Natural gas chart analysis
The price of natural gas is in the range of $9.20-$9.40 for the second day in a row. During that time, we did not have any significant bounce, and the price managed to return to this sideways channel. More pressure on the gas price could be if it stays below the MA200 moving average for longer. We need a negative consolidation and a break below the $9.20 level for a bearish option. After that, the price could continue to retreat. Potential lower support targets are $9.00 and $8.80 levels. For a bullish option, we need a positive consolidation and growth of the gas price to the $9.60 level. After that, we must stay above the $9.40 level and form a new bottom. After that, we would probably see a break above the $9.60 level. Potential higher targets are $9.80 and $10.00 levels.

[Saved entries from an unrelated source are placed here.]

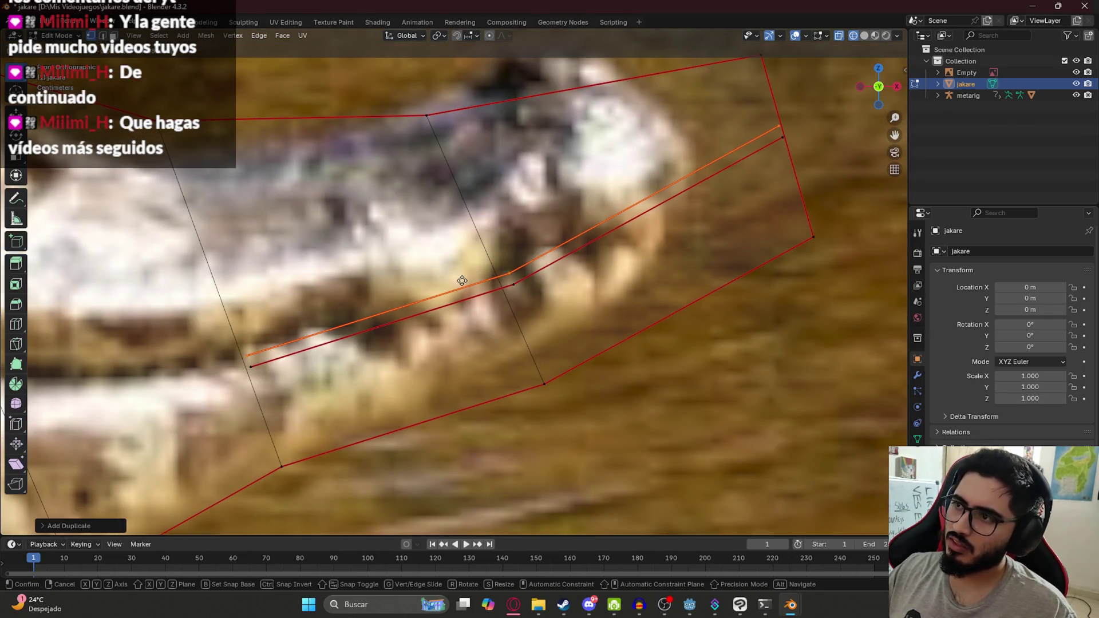
left_click(439, 295)
scroll(439, 294, "down", 2)
scroll(439, 295, "up", 3)
key("ctrl+z")
scroll(447, 327, "down", 2)
Copy the lower jaw edges along the mouth line and adjust the copy's end vertex.
left_click(262, 410, "shift")
key("shift+d")
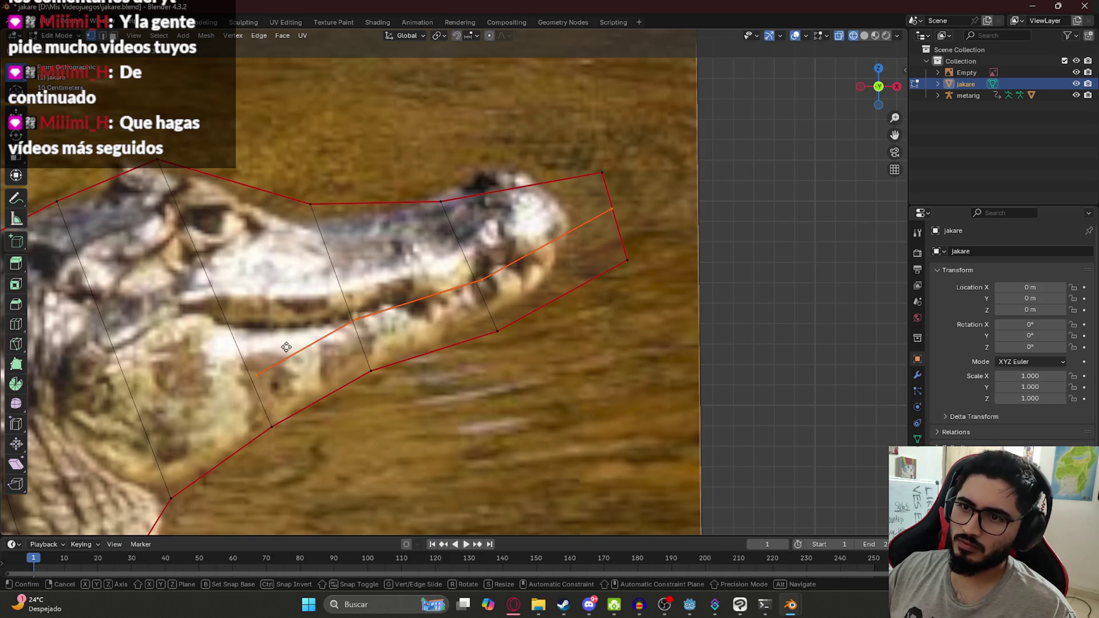
left_click(286, 348)
left_click(250, 361)
key("g")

Oil rose on Thursday on growing concerns about supply shortages due to a cut in Russian exports, possible output cuts by major producers, and partial US refinery shutdowns. Both benchmark contracts hit three-week highs on Wednesday after Saudi Arabia’s energy minister raised the possibility that the Organization of the Petroleum Exporting Countries and its allies, known as OPEC+, would cut production to support prices. In addition, discussions on an agreement on Iran’s nuclear program remain at a standstill, calling into question any resumption of exports, although negotiations are underway. In the United States, BP reported the shutdown of some facilities at its Whiting, Indiana refinery after a fire on Wednesday. The facility, which produces 430,000 barrels per day, is a key fuel supplier to the Midwest and the city of Chicago. Falling inventories of crude oil and petroleum products in the US also added price pressure. Oil reserves fell by 3.3 million barrels in the previous week.